# [Exercise description]
Starting at the line that contains "Each line is" and ending at the line that contains "75 42 160.38", the lines below are to be given again exactly, with nothing added.

Saved entries
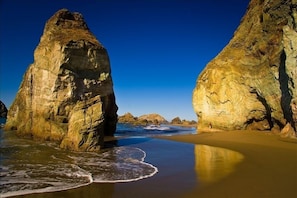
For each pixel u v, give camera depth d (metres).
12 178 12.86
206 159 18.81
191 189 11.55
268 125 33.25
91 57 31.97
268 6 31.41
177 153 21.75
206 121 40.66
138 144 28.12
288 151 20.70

---

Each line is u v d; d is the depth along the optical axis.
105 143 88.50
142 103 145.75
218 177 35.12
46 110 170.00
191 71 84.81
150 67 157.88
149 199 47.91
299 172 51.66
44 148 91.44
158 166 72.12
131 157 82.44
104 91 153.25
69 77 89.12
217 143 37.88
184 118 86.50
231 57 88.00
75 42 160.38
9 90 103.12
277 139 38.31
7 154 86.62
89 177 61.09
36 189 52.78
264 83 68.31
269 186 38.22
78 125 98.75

# [Answer to the exercise]
Each line is u v d; d is the depth along the optical axis.
105 143 88.50
142 103 145.75
218 177 35.12
46 110 170.00
191 71 84.81
150 67 157.88
149 199 47.91
299 172 51.66
44 148 91.44
158 166 72.12
131 157 82.44
104 91 153.25
69 77 89.12
217 143 37.88
184 118 86.50
231 57 88.00
75 42 160.38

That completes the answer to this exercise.